The Sensitivity to initial conditions of the Co-orbital outcomes of Lunar Ejecta

TL;DR

This study investigates how initial conditions, especially Earth's orbital eccentricity, influence the likelihood of lunar ejecta becoming co-orbital with Earth, revealing that outcomes are relatively insensitive to Earth's eccentricity but depend on launch speed.

Contribution

It provides a comprehensive analysis of the sensitivity of lunar ejecta co-orbital outcomes to Earth's orbital eccentricity over different epochs, expanding previous findings.

Findings

Co-orbital outcomes are only slightly affected by Earth's eccentricity variations.

Higher launch speeds decrease the overall probability of co-orbital capture.

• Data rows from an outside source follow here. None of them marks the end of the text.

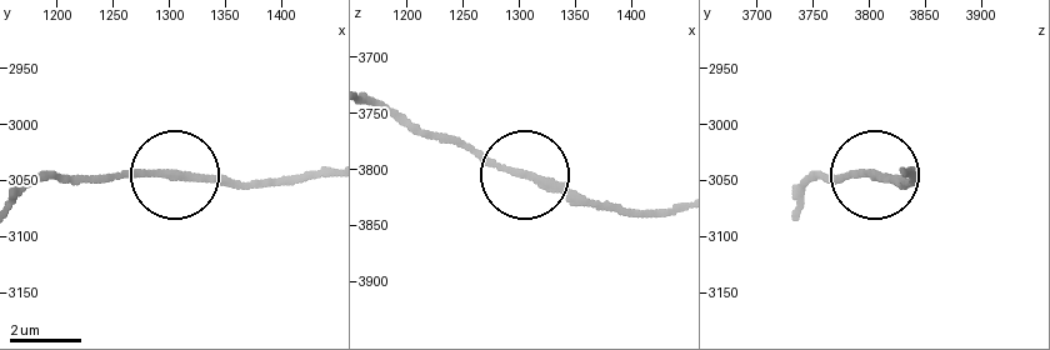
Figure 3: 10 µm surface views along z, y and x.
width_nm=200 act=accept runs_along=3:(325, 174), (209, 183), (183, 174), (86, 174) found='continuous, no second cell'

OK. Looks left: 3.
act=inspect view=3d um=24 at=(2480, 2080, 3240)

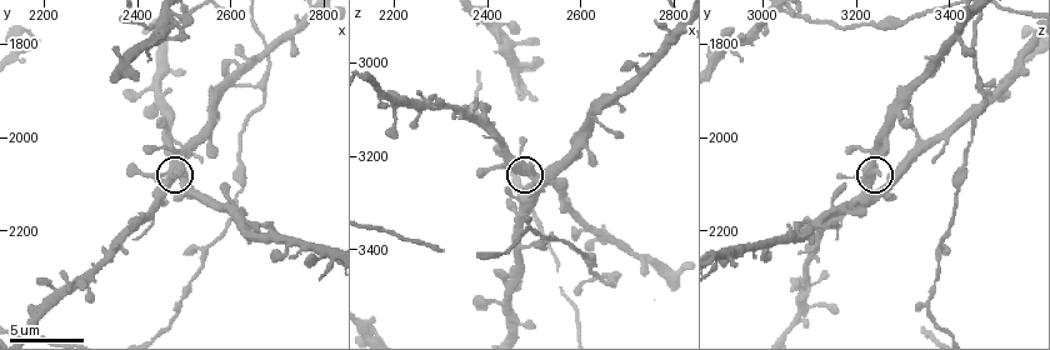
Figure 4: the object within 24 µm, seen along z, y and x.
act=inspect view=3d um=6 at=(2490, 2075, 3245)

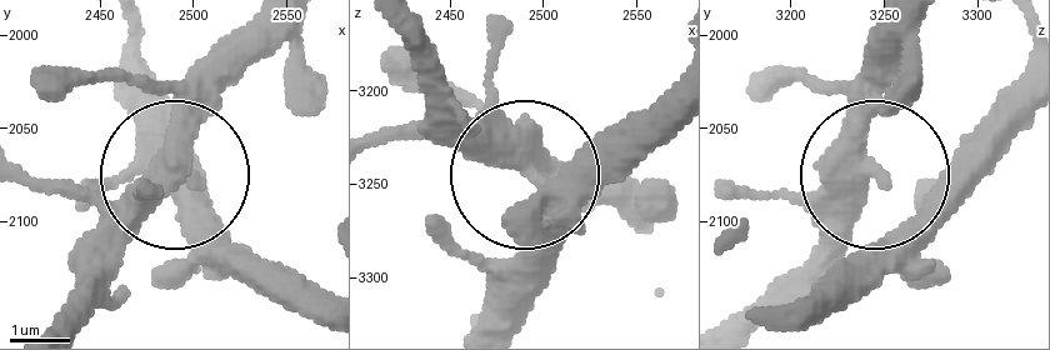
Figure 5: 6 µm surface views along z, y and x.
width_nm=340 act=accept found='all the same cell'

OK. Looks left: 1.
act=stop edits=none rest=unchecked

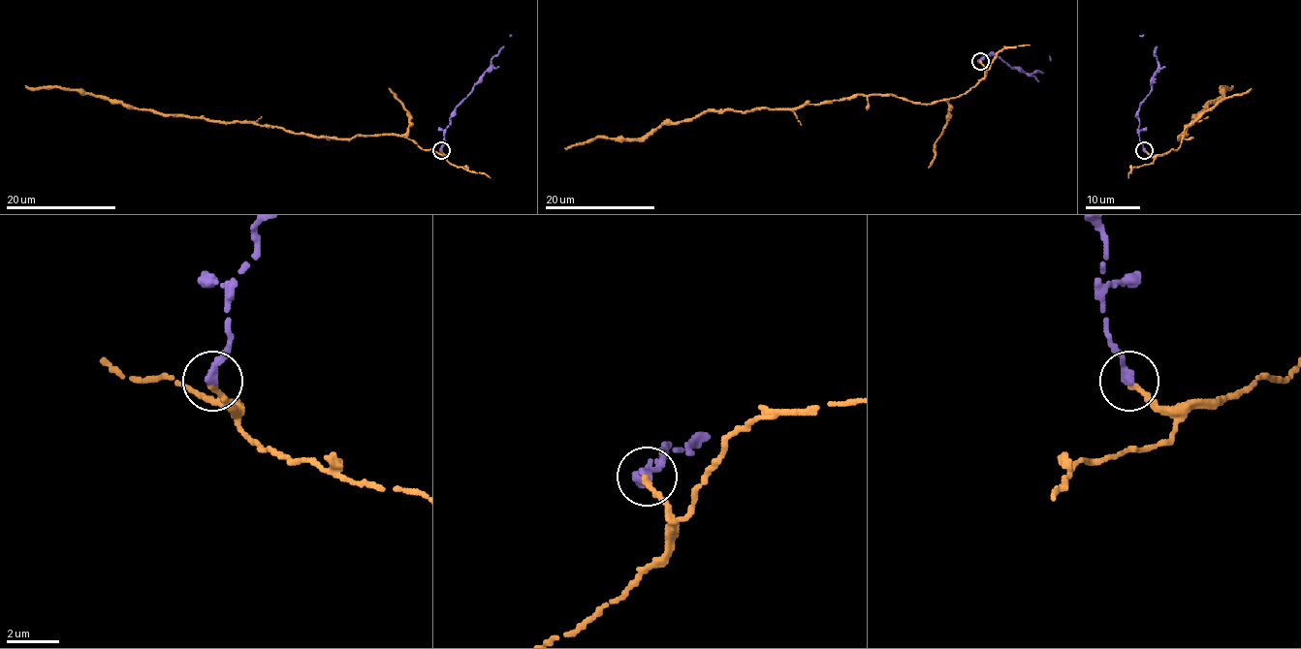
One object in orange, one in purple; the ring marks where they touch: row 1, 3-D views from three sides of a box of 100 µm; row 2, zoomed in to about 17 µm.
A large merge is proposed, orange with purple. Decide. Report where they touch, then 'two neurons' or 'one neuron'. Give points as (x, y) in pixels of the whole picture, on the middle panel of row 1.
(980, 61) | one neuron

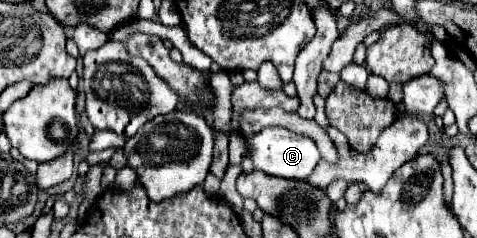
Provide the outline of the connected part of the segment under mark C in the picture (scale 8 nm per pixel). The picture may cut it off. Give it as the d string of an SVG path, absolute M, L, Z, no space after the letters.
M264 128L260 134L246 138L246 142L250 148L250 156L254 160L254 168L268 176L304 180L314 172L316 164L320 162L320 152L318 152L316 144L310 138L306 138L302 134L294 134L286 128Z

Long-lived horseshoe and quasi-satellite states are more common at higher launch speeds.

Abstract

Lunar ejecta, produced by meteoroidal impacts, have been proposed for the origin of the near-Earth asteroid (469219) Kamo'oalewa, supported by its unusually Earth-like orbit and L-type reflectance spectrum (Sharkey et al., 2021). In a recent study (Castro-Cisneros et al. 2023), we found with N-body numerical simulations that the orbit of Kamo'oalewa is dynamically compatible with rare pathways of lunar ejecta captured into Earth's co-orbital region, persistently transitioning between horseshoe and quasi-satellite (HS-QS) states. Subsequently, Jiao et al. (2024) found with hydrodynamic and N-body simulations that the geologically young lunar crater Giordano Bruno generated up to 300 Kamo'oalewa-sized escaping fragments, and up to three of those could have become Earth co-orbitals. However, these results are based upon specific initial conditions of the major planets in the Solar System, close to the current epoch. In particular, over megayear time spans, Earth's eccentricity undergoes excursions up to five times its current value, potentially affecting the chaotic orbital evolution of lunar ejecta and their capture into Earth's co-orbital regions. In the present work, we carry out additional numerical simulations to compute the statistics of co-orbital outcomes across different launch epochs, representative of the full range of Earth's eccentricity values. Our main results are as follows: Kamo'oalewa-like co-orbital outcomes of lunar ejecta vary only slightly across the range of Earth's orbital eccentricity, suggesting no privileged ejecta launching epoch for such objects; the probability of co-orbital outcomes decreases rapidly with increasing launch speed, but long-lived HS-QS states are favored at higher launch speeds.